SAÏD BOUAMAMA est sociologue à l’Institut de formation action recherche (IFAR) de Lille. Il travaille depuis de nombreuses années sur la crise sociale qui frappe les quartiers populaires du Nord - Pas-de-Calais.
– Quelles sont les causes de ces violences ?
« Je vois deux raisons principales. Le taux de chômage dans les zones urbaines sensibles, d’abord. Il atteignait, en 2004, 20,7%. Avec, chez les jeunes, des pointes à 36% pour les garçons et 40% pour les filles. Or la moyenne nationale est de 10% ! Se forment deux France qui ne vivent pas les mêmes réalités. Ensuite, la discrimination continue à augmenter.

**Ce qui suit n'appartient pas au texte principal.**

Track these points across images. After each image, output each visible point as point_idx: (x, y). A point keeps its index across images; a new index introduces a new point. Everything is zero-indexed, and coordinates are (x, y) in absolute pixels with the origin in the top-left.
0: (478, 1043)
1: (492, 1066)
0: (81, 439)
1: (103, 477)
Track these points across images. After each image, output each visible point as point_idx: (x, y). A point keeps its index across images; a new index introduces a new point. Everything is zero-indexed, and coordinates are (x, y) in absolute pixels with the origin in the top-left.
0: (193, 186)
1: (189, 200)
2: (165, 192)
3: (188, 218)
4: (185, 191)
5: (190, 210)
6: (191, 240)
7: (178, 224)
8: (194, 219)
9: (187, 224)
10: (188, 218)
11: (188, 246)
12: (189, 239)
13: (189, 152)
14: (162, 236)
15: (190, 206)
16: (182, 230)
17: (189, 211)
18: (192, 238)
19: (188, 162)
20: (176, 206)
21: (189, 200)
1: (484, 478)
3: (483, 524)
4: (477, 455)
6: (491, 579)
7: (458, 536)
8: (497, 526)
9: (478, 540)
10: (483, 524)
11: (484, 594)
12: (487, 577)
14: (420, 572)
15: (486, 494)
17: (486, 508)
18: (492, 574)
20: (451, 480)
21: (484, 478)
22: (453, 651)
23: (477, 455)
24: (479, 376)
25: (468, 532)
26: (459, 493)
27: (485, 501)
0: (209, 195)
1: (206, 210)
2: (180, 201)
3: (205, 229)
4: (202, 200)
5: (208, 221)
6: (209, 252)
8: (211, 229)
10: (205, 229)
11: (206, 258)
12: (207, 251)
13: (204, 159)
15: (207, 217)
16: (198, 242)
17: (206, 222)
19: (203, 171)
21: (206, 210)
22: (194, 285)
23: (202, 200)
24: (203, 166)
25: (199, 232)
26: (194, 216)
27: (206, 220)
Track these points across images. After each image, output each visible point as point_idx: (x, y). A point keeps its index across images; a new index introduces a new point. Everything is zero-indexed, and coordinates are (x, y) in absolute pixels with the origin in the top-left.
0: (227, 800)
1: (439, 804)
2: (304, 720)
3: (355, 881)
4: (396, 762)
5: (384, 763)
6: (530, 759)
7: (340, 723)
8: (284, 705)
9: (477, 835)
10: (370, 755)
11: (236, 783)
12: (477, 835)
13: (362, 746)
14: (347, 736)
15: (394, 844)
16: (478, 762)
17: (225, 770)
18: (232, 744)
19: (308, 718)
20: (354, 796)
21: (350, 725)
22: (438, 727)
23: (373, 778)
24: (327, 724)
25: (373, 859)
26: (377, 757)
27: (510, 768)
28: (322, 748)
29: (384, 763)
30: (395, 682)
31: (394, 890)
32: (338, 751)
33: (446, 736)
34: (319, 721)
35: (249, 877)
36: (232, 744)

Aujourd’hui, à 24 ans, on peut avoir vécu des cas flagrants de discrimination non pas une fois, mais trois ou quatre : c’est très destructeur.Enfin, la promotion sociale ne joue plus : pour la première fois de notre histoire, on a des enfants issus de l’immigration qui peuvent espérer - au mieux - une situation à peine comparable à celle de leurs parents. »
– Les troubles vont-ils durer encore longtemps ?
« Encore un certain temps, je pense. Et si les questions de fond ne sont pas réglées, ils se reproduiront à l’avenir. »
– Comment expliquer la propagation des faits ?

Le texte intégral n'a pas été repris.